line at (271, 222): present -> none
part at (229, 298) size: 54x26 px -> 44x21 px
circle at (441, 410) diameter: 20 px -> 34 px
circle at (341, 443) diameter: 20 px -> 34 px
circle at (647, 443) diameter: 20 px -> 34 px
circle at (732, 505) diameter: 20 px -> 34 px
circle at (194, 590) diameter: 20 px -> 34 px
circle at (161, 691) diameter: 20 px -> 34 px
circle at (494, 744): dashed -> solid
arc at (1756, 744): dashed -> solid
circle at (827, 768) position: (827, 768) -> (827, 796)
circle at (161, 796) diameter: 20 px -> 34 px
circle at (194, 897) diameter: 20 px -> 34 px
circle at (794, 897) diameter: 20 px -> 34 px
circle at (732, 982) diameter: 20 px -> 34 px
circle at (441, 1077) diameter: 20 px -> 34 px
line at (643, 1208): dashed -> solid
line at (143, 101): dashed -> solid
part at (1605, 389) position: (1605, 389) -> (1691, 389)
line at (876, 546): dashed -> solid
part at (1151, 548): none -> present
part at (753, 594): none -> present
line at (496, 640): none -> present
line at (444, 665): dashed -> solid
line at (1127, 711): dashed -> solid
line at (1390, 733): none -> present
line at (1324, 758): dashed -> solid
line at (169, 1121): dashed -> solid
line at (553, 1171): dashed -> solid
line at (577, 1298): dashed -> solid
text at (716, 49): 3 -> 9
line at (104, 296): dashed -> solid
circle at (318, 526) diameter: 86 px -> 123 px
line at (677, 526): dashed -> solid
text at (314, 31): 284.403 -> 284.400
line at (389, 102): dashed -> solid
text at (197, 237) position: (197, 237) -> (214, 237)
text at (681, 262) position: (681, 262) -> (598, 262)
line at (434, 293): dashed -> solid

### Task goal
Rewrite all the rows above, replacing every "dashed" with "broken" and leaving everything else unchanged.

### Exercise result
line at (271, 222): present -> none
part at (229, 298) size: 54x26 px -> 44x21 px
circle at (441, 410) diameter: 20 px -> 34 px
circle at (341, 443) diameter: 20 px -> 34 px
circle at (647, 443) diameter: 20 px -> 34 px
circle at (732, 505) diameter: 20 px -> 34 px
circle at (194, 590) diameter: 20 px -> 34 px
circle at (161, 691) diameter: 20 px -> 34 px
circle at (494, 744): broken -> solid
arc at (1756, 744): broken -> solid
circle at (827, 768) position: (827, 768) -> (827, 796)
circle at (161, 796) diameter: 20 px -> 34 px
circle at (194, 897) diameter: 20 px -> 34 px
circle at (794, 897) diameter: 20 px -> 34 px
circle at (732, 982) diameter: 20 px -> 34 px
circle at (441, 1077) diameter: 20 px -> 34 px
line at (643, 1208): broken -> solid
line at (143, 101): broken -> solid
part at (1605, 389) position: (1605, 389) -> (1691, 389)
line at (876, 546): broken -> solid
part at (1151, 548): none -> present
part at (753, 594): none -> present
line at (496, 640): none -> present
line at (444, 665): broken -> solid
line at (1127, 711): broken -> solid
line at (1390, 733): none -> present
line at (1324, 758): broken -> solid
line at (169, 1121): broken -> solid
line at (553, 1171): broken -> solid
line at (577, 1298): broken -> solid
text at (716, 49): 3 -> 9
line at (104, 296): broken -> solid
circle at (318, 526) diameter: 86 px -> 123 px
line at (677, 526): broken -> solid
text at (314, 31): 284.403 -> 284.400
line at (389, 102): broken -> solid
text at (197, 237) position: (197, 237) -> (214, 237)
text at (681, 262) position: (681, 262) -> (598, 262)
line at (434, 293): broken -> solid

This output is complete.